--- PÁGINA ---
Por el Dr. Felipe Martínez Pérez.                    

 

 

 El perfume pocas veces sale favorecido a la luz del cristianismo, salvo si se usa en el culto o forma parte de la alegría de los prados. Perfumes y moral cristiana marchan por distintos caminos y hasta opuestos e irreconciliables. Un  sonoro contrapunto entre perfume y anatema. La casi totalidad  de los Padres de la Iglesia y Santos Varones se ocupan sin contemplaciones de aquellos.  Sin embargo, la Biblia está llena de olores, perfumados unas veces y malolientes otras, debido al aprecio de Jehová por los holocaustos, pues tanto gusta  del sacrificio en el fuego de cabras y ovejas como de infinidad de tortolillas que se queman en distintos  pasajes, incluidas las que el propio José debe  quemar a consecuencia de la maternidad de María, como una suerte de expiación. Junto a estos aromas desagradables que surgen de los altos lugares del templo, los sacerdotes queman grandes cantidades de maderas aromáticas, desde el incienso y la mirra hasta el bálsamo y el gálbano.

--- POR HACER ---
En el texto sobre el perfume y la moral cristiana, ¿qué debe quemar José a consecuencia de la maternidad de María? Las filas proceden de otra fuente.

--- MATERIAL ---
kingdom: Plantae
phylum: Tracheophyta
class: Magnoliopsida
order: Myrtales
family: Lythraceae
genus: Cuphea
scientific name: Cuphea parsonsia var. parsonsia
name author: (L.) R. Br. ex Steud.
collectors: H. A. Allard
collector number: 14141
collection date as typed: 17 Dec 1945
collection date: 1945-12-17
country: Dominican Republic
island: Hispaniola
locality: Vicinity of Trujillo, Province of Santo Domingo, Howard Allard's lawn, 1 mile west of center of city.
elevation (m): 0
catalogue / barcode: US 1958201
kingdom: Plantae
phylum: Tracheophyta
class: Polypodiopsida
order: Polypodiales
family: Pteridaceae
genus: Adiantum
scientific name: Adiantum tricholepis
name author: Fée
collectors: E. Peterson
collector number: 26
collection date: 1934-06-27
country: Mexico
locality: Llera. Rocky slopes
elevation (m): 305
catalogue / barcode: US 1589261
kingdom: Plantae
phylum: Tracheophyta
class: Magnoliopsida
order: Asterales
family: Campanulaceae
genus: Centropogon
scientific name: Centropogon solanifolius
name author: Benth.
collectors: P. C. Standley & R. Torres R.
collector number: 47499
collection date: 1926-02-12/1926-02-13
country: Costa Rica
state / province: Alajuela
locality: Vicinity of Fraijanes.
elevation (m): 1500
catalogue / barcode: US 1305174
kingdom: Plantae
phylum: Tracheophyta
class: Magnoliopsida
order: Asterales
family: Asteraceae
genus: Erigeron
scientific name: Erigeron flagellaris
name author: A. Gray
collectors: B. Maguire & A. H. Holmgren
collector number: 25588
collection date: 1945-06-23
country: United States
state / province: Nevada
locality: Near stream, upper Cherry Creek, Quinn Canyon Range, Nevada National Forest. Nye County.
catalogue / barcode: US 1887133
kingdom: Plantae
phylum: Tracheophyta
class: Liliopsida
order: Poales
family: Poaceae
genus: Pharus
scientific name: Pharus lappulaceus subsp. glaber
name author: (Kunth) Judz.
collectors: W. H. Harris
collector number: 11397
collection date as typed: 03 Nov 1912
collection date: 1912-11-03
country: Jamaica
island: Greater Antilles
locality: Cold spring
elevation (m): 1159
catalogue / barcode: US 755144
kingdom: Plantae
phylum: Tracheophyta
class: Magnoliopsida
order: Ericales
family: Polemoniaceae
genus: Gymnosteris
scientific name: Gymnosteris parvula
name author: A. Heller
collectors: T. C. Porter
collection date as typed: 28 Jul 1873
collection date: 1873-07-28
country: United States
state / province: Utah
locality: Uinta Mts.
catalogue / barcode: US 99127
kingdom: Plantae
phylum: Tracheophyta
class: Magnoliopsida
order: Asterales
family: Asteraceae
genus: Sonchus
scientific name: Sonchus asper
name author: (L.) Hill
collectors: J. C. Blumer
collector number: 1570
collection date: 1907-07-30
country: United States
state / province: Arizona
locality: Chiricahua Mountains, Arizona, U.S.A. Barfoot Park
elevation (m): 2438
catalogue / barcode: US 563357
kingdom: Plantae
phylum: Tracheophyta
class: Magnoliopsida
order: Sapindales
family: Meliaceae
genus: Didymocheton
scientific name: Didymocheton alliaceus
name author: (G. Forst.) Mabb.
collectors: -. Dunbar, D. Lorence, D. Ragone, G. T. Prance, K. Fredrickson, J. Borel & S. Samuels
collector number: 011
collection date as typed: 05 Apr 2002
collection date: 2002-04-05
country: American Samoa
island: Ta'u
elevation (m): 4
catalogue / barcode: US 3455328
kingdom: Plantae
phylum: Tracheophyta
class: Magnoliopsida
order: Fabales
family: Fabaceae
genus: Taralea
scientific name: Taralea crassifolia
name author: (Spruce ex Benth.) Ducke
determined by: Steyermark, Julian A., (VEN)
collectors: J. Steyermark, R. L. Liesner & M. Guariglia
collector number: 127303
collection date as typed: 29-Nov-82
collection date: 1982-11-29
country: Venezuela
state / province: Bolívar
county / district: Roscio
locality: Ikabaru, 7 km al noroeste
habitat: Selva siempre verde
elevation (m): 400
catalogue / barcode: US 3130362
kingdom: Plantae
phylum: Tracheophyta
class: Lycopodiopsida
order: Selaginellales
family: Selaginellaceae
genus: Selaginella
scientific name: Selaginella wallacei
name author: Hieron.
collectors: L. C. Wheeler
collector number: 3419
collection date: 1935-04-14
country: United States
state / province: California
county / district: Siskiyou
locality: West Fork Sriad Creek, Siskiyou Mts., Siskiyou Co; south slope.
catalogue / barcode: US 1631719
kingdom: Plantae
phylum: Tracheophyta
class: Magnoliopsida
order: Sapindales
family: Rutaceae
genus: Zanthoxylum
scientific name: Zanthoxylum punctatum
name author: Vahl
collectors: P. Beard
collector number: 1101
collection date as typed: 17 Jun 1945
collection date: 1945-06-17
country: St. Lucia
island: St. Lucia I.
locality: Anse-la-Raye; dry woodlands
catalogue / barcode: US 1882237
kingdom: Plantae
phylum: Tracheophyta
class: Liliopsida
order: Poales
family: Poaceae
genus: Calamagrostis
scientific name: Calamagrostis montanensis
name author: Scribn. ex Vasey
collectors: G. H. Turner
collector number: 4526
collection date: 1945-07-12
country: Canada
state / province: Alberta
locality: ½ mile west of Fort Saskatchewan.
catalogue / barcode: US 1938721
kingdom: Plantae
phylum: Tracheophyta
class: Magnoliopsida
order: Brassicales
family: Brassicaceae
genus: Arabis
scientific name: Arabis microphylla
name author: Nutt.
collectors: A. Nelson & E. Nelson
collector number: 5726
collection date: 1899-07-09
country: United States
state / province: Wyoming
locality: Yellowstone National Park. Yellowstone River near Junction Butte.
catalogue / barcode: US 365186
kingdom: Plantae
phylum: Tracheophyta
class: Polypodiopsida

--- SOLUCIÓN COMPLETA ---
Tortolillas, como una suerte de expiación.